*Activity*. Filter the records for "span" and keep each line that has it.

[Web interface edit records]

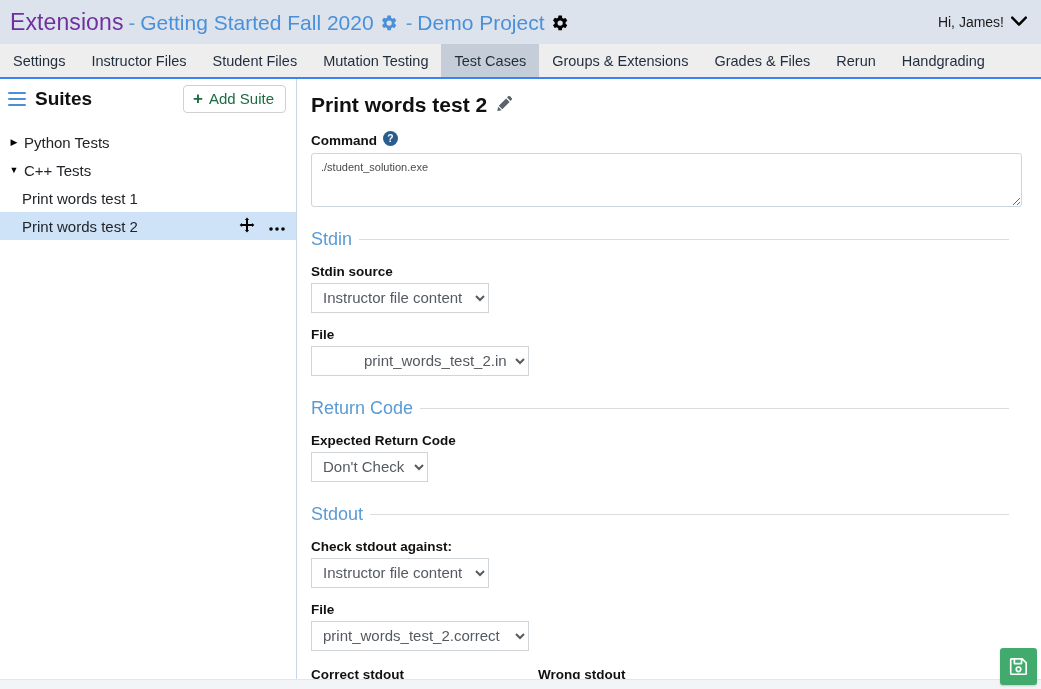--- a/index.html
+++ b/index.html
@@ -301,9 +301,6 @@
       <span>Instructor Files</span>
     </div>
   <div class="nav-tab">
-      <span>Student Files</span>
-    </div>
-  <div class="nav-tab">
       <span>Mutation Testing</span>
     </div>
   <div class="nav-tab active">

*Exercise answer*.
       <span>Instructor Files</span>
-      <span>Student Files</span>
       <span>Mutation Testing</span>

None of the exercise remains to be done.